━━━━━ THE RECORDS ━━━━━

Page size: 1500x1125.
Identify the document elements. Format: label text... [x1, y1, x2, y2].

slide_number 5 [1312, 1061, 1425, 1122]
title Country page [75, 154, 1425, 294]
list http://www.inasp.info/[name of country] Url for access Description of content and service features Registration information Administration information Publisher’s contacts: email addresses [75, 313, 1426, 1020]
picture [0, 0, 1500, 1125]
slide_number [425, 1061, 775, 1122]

━━━━━
━━━━━ THE RECORDS ━━━━━

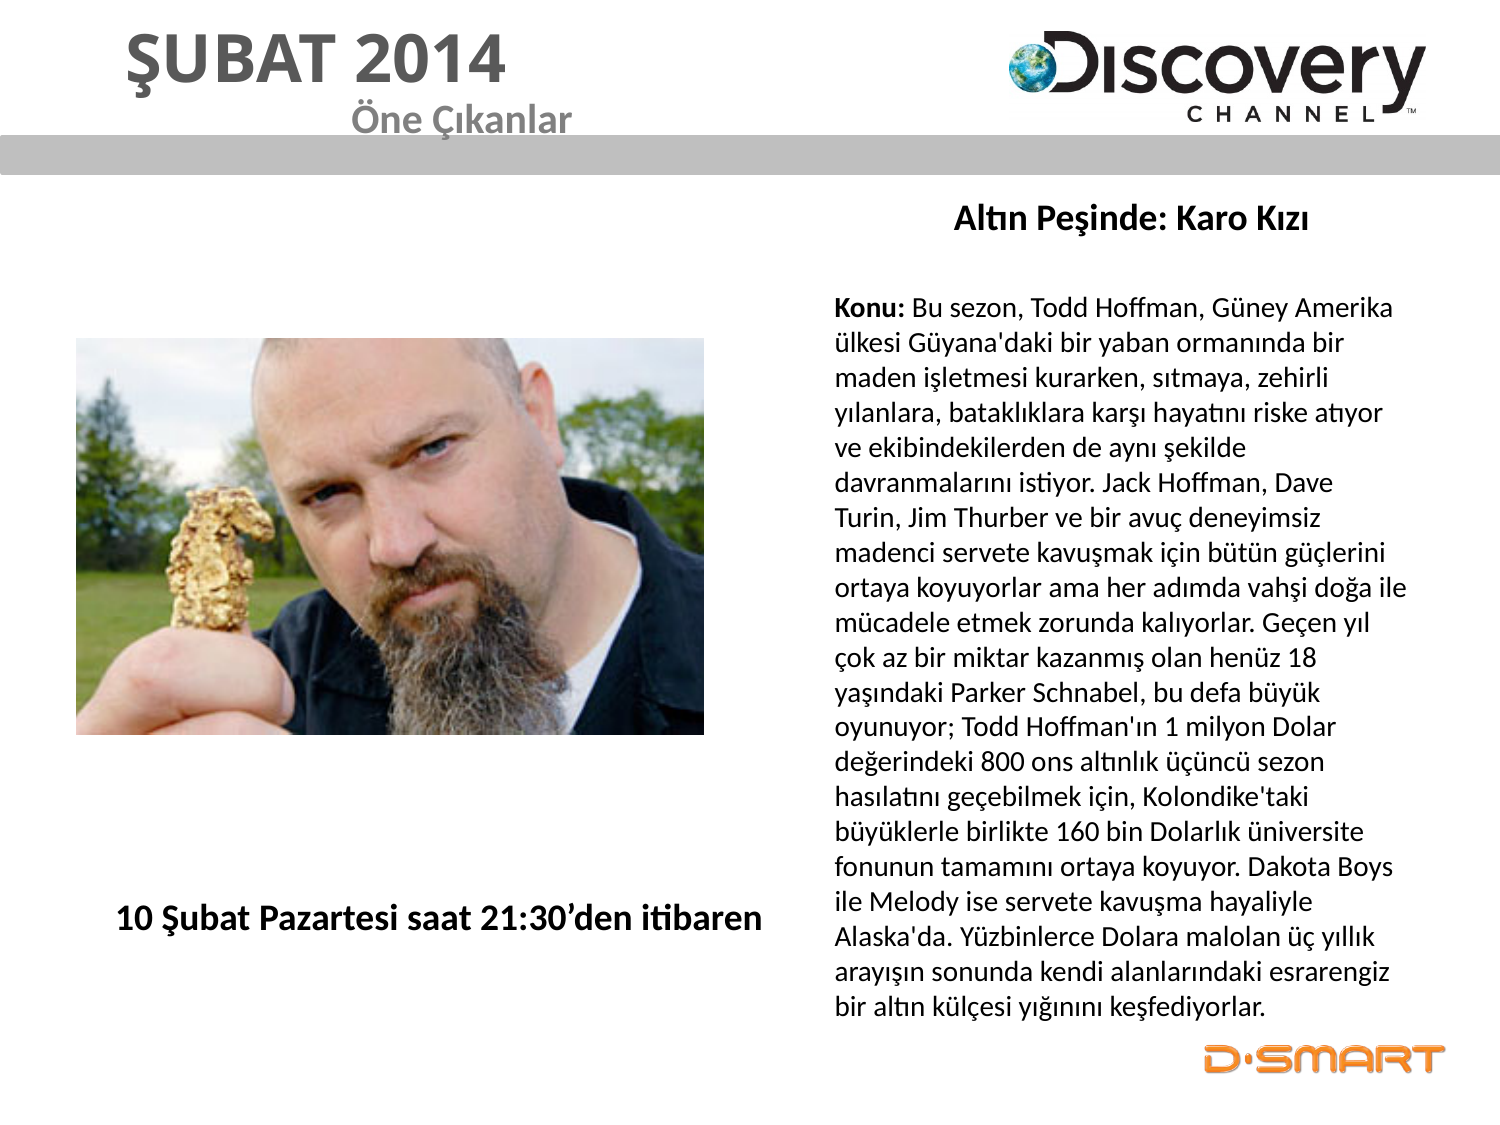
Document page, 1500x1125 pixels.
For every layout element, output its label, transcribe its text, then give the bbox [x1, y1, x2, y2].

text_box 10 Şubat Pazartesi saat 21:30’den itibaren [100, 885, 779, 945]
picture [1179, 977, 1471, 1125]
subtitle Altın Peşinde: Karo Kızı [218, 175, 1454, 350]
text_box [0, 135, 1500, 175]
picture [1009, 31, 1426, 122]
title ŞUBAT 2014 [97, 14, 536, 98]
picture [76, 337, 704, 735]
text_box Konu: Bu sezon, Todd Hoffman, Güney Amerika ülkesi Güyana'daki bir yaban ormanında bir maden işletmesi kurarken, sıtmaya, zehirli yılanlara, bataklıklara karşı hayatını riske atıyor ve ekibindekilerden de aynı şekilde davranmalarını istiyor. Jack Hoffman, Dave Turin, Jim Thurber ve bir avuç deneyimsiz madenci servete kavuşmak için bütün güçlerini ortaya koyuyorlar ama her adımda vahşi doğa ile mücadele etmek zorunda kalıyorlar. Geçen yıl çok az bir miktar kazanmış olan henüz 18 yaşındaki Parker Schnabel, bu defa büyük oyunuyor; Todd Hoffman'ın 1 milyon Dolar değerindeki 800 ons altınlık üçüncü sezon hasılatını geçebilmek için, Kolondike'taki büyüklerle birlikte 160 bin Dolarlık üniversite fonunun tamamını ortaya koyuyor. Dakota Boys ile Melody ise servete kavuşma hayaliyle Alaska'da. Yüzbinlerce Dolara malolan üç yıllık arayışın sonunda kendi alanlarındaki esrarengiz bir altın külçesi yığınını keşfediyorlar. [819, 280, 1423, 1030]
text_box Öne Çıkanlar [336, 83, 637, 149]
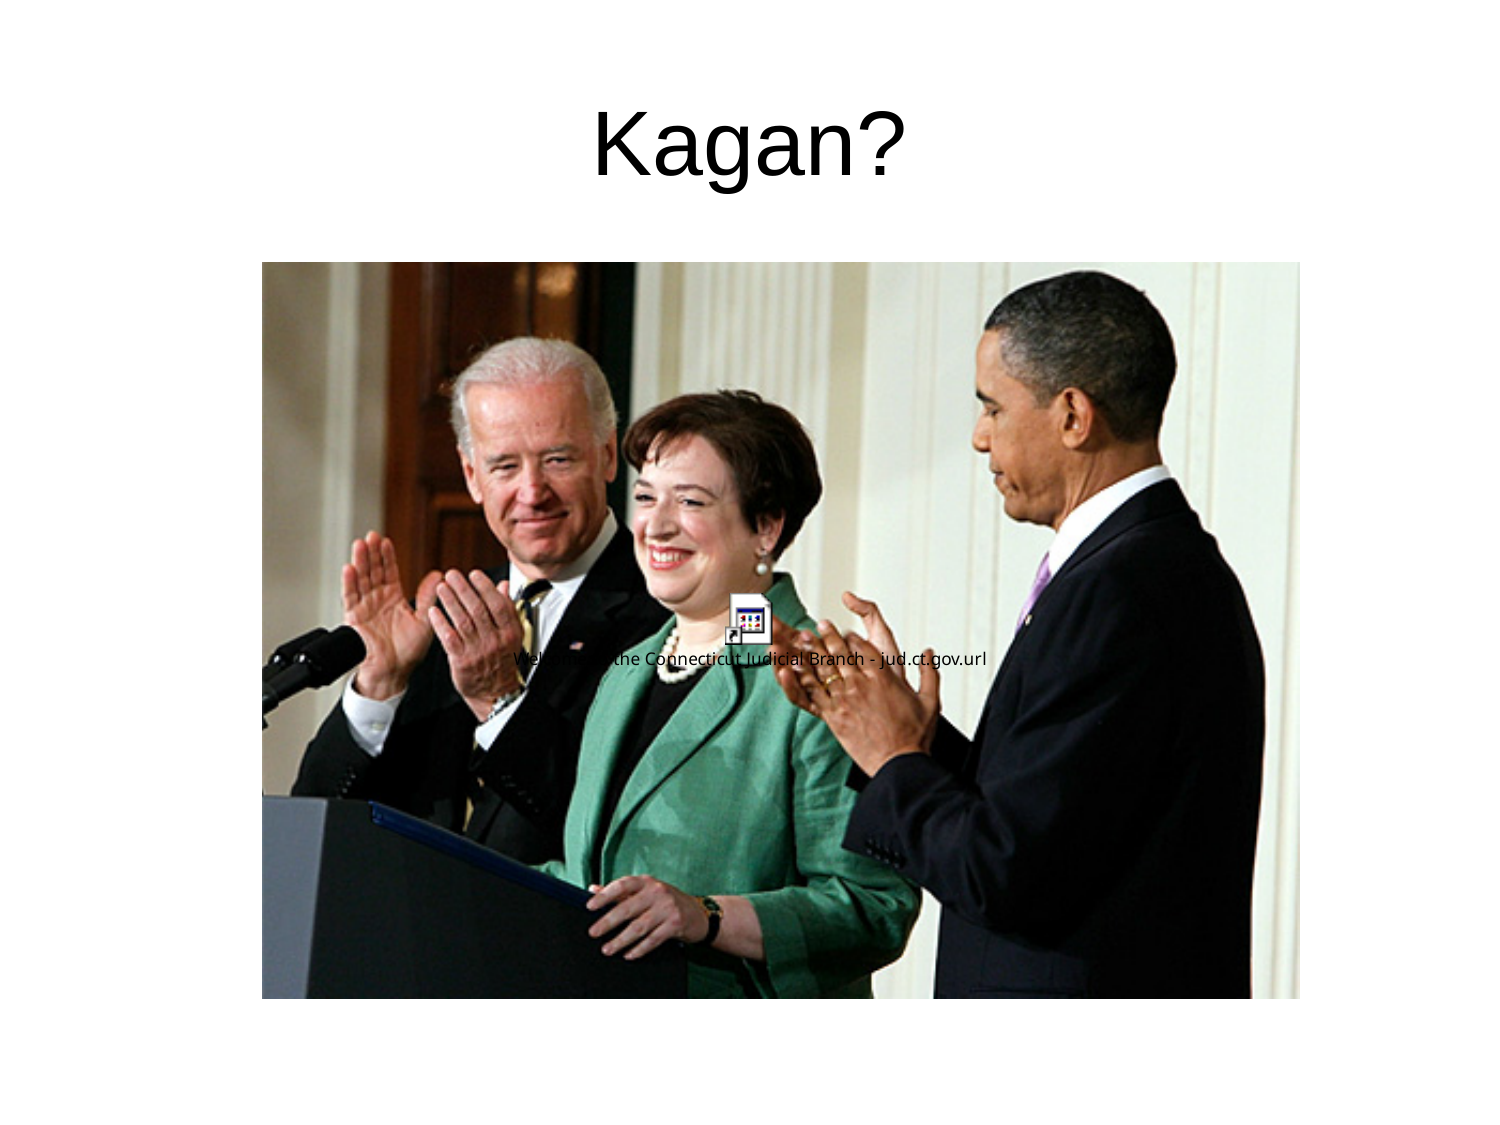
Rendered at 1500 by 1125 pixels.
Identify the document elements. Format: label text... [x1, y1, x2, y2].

━━━━━

All that is wanted is a faithful reproduction of the line above with "Page size: 1500x1125.", the line with "slide_number [425, 1061, 775, 1122]", and every line in between.

RESULT OF THIS EXERCISE.
Page size: 1500x1125.
Identify the document elements. Format: label text... [x1, y1, x2, y2].

slide_number 5 [1312, 1061, 1425, 1122]
title Country page [75, 154, 1425, 294]
list http://www.inasp.info/[name of country] Url for access Description of content and service features Registration information Administration information Publisher’s contacts: email addresses [75, 313, 1426, 1020]
picture [0, 0, 1500, 1125]
slide_number [425, 1061, 775, 1122]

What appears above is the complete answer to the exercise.